PROBLEM DESCRIPTION: List every phrase set in quotation marks in the first paragraph of the passage about the Womaneen below.

It may be said that the people, however deep their own want, are unfailing in charity to such as she. I had, for a long time, a creature on my visiting list, or, to be accurate, I was on hers, who was known as “the Womaneen.” As far as I know, she subsisted entirely on “the Neighbours,” wandering round the country from house to house, never refused a night’s lodging and the “wetting of her mouth o’ tay” generally given “a share o’ praties” to “put in her bag for herself.” She was the very best of company, and the bestowal of that super-coveted boon, an old pair of boots, had power to evoke a gratitude that shamed its recipient.

“Yes, Hanora,” I have said, “I believe I have a pair to give you.”

On this the “Womaneen” opened the service of thanksgiving by clasping her hands, mutely raising her eyes to Heaven, and opening and shutting her mouth; this to show that emotion had rendered her speechless. She next seized my reluctant hand, and smacked upon it kisses of a breadth and quality that suggested the enveloping smack of a pancake when it has been tossed high and returns to its pan. Her speech was then recovered.

“That Good Luck may attind you every day you see the sun! That I mightn’t leave this world until I see you well marrid!” A pause, and a luscious look that spoke unutterable things. “Ah ha! I’ll tell the Miss Connors that ye thrated me dacint!” A laugh, triumphing in my superiority to the Misses Connor, followed, and I made haste to produce the boots.

“Oh! Oh! Oh! Me heart ’d open! Ye-me-lay, but they’ll go on me in style!”

Then, in a darkling whisper, and with a conspirator’s eye on the open hall-door: “Where did you get them, asthore? Was it Mamma gave ‘em t’ye?” (The implication being that I, for love of the “Womaneen,” must have stolen them, as no one could have parted with them voluntarily.) Then returning to the larger style. “That God Almighty may retch out the two hands to ye, my Pearl of a noble lady! How will I return thanks to ye? That the great God may lave me alive until I’d be crawlin’ this-a-way”—(an inch by inch progress is pantomimed with two gnarled and ebony fingers)—“and on my knees, till I’d see the gran’ weddin’ of my fine lady that gave me the paireen o’ shluppers!”

I think it will be admitted that this was an adequate return for value received.

DATASET EXCERPTS:
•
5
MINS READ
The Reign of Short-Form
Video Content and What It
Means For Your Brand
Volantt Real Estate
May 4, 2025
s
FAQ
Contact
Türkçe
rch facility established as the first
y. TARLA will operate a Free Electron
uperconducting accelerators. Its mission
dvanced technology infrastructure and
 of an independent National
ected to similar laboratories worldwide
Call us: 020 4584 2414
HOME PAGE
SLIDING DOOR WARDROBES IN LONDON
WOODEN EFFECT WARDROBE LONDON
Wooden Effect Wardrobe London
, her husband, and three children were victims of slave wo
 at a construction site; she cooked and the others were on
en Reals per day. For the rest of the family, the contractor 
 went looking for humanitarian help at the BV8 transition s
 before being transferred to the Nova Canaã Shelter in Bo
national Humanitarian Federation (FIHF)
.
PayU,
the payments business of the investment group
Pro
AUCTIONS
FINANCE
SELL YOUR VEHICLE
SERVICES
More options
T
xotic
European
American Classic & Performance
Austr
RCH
==
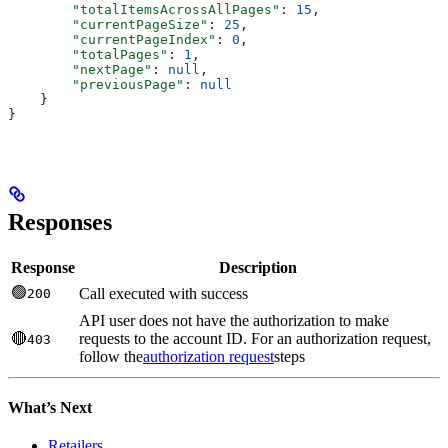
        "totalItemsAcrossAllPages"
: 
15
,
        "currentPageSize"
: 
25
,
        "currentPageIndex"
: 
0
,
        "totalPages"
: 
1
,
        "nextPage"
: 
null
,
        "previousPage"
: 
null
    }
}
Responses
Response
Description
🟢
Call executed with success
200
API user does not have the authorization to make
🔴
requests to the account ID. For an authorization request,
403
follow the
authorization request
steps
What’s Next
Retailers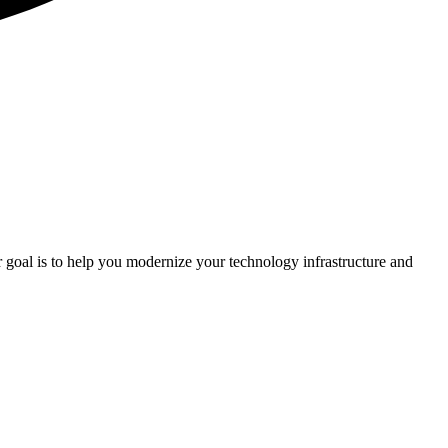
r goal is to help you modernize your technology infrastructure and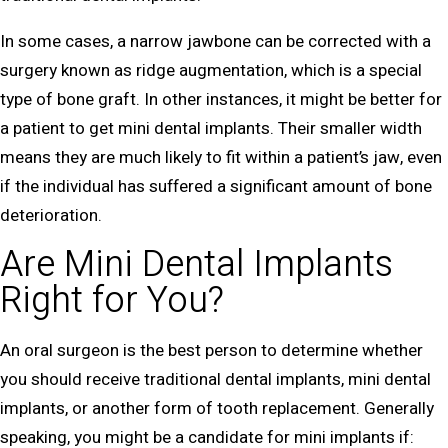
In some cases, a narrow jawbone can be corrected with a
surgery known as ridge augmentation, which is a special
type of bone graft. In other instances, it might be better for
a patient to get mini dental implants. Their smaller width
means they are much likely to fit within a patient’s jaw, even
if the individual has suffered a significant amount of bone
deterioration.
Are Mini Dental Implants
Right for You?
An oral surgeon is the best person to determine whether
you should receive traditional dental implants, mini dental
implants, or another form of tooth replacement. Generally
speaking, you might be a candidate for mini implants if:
---
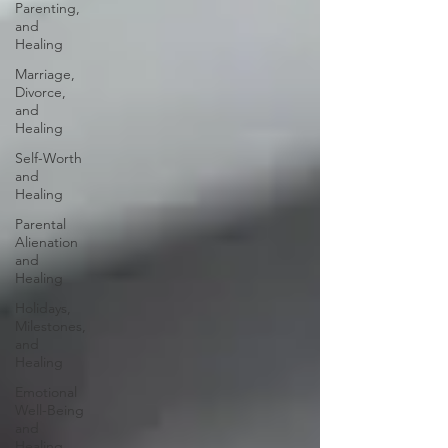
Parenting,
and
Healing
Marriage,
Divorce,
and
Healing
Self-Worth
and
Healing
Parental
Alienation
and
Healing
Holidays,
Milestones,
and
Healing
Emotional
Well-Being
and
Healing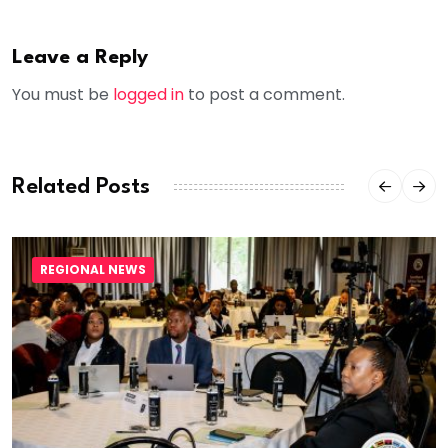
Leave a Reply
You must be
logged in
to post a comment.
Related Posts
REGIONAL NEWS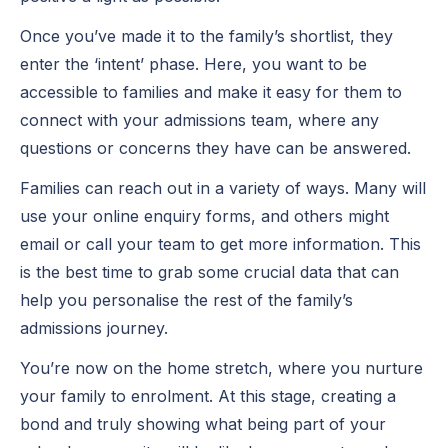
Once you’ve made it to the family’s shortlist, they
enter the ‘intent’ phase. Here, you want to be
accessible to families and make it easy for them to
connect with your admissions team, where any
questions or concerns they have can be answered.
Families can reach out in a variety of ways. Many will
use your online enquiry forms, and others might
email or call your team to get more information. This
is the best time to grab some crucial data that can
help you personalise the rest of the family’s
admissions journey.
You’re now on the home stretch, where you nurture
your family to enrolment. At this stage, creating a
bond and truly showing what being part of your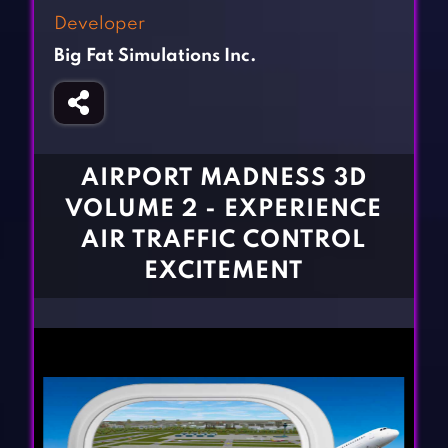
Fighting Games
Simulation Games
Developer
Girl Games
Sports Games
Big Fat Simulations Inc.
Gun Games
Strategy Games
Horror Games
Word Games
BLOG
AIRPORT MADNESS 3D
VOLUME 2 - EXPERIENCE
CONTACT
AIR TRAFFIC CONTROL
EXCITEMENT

PROBLEM SOLUTION:
- the Womaneen
- the Neighbours
- wetting of her mouth o' tay
- a share o' praties
- put in her bag for herself